Saved entries:
════

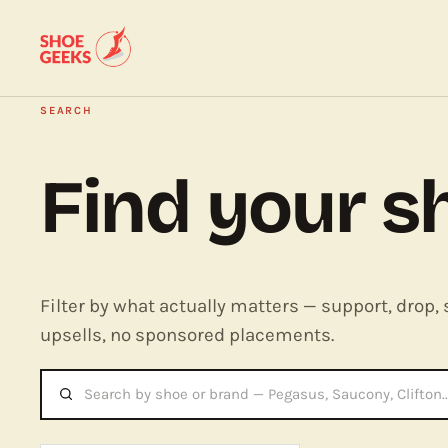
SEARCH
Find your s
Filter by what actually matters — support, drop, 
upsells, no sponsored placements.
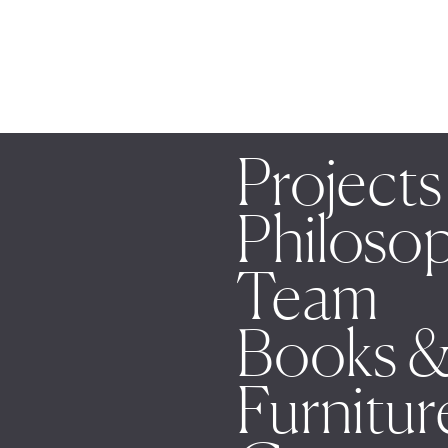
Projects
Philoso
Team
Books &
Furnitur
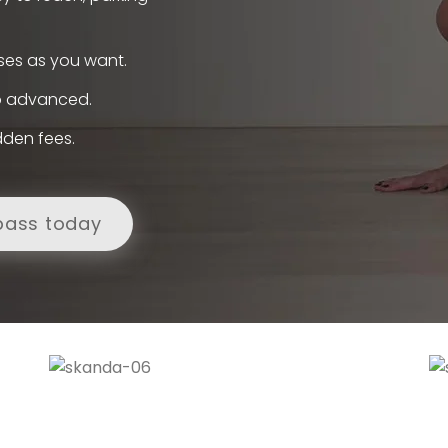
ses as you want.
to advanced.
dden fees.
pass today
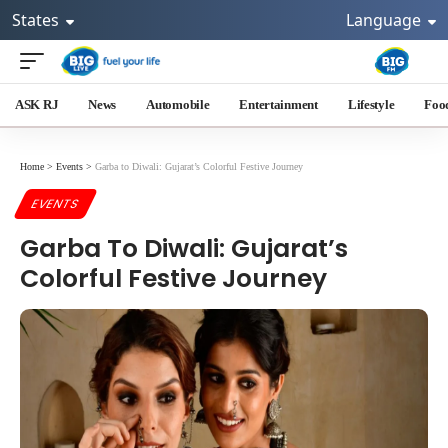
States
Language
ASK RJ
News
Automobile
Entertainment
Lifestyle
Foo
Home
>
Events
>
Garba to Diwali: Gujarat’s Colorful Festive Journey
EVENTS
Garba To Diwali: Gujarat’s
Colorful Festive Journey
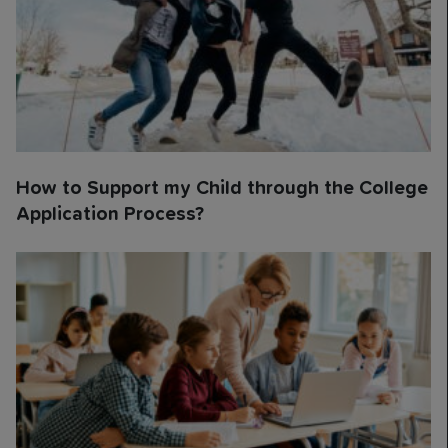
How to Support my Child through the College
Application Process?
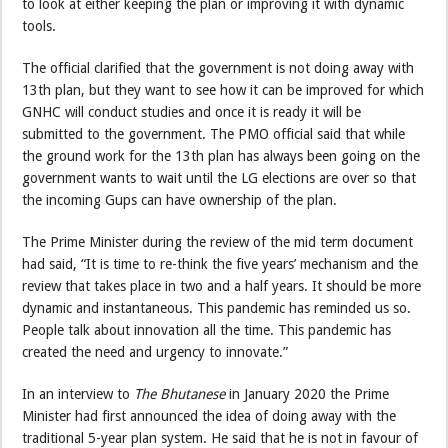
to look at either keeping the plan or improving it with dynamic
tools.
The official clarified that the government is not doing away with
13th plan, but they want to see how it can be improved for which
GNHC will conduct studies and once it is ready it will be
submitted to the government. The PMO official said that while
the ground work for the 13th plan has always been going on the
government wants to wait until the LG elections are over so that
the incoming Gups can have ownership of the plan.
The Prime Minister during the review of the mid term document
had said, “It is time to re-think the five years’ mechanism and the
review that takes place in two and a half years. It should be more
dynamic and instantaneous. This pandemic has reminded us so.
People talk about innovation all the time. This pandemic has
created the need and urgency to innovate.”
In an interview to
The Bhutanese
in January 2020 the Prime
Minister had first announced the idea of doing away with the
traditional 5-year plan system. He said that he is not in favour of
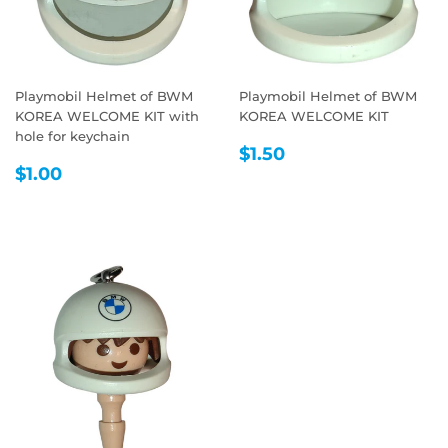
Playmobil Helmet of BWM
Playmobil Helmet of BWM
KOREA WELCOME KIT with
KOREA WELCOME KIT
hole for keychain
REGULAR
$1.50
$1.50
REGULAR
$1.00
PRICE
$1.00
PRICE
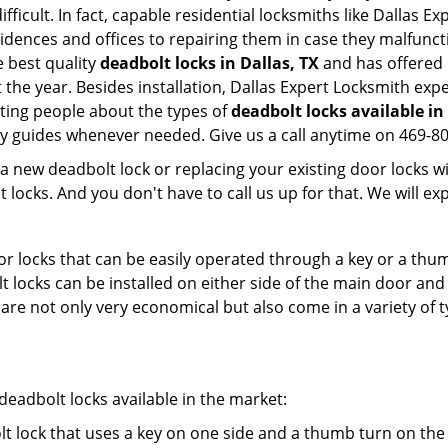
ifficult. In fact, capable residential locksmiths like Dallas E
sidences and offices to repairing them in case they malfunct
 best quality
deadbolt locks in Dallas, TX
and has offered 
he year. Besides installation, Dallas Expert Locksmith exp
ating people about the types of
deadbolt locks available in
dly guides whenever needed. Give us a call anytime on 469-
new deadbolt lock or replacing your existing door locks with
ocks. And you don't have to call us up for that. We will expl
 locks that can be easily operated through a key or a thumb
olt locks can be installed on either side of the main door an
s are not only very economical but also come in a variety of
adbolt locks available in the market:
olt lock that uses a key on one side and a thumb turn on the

════

Directions
Copy out every line of text from the records above without alteration, omitting the pictures.

Finished task
SEARCH
Find your s
Filter by what actually matters — support, drop, 
upsells, no sponsored placements.
Projects
Philoso
Team
Books &
Furnitur
ses as you want.
to advanced.
dden fees.
pass today
States
Language
ASK RJ
News
Automobile
Entertainment
Lifestyle
Foo
Home
>
Events
>
Garba to Diwali: Gujarat’s Colorful Festive Journey
EVENTS
Garba To Diwali: Gujarat’s
Colorful Festive Journey
How to Support my Child through the College
Application Process?
to look at either keeping the plan or improving it with dynamic
tools.
The official clarified that the government is not doing away with
13th plan, but they want to see how it can be improved for which
GNHC will conduct studies and once it is ready it will be
submitted to the government. The PMO official said that while
the ground work for the 13th plan has always been going on the
government wants to wait until the LG elections are over so that
the incoming Gups can have ownership of the plan.
The Prime Minister during the review of the mid term document
had said, “It is time to re-think the five years’ mechanism and the
review that takes place in two and a half years. It should be more
dynamic and instantaneous. This pandemic has reminded us so.
People talk about innovation all the time. This pandemic has
created the need and urgency to innovate.”
In an interview to
The Bhutanese
in January 2020 the Prime
Minister had first announced the idea of doing away with the
traditional 5-year plan system. He said that he is not in favour of
Playmobil Helmet of BWM
Playmobil Helmet of BWM
KOREA WELCOME KIT with
KOREA WELCOME KIT
hole for keychain
REGULAR
$1.50
$1.50
REGULAR
$1.00
PRICE
$1.00
PRICE
ifficult. In fact, capable residential locksmiths like Dallas E
sidences and offices to repairing them in case they malfunct
 best quality
deadbolt locks in Dallas, TX
and has offered 
he year. Besides installation, Dallas Expert Locksmith exp
ating people about the types of
deadbolt locks available in
dly guides whenever needed. Give us a call anytime on 469-
new deadbolt lock or replacing your existing door locks with
ocks. And you don't have to call us up for that. We will expl
 locks that can be easily operated through a key or a thumb
olt locks can be installed on either side of the main door an
s are not only very economical but also come in a variety of
adbolt locks available in the market:
olt lock that uses a key on one side and a thumb turn on the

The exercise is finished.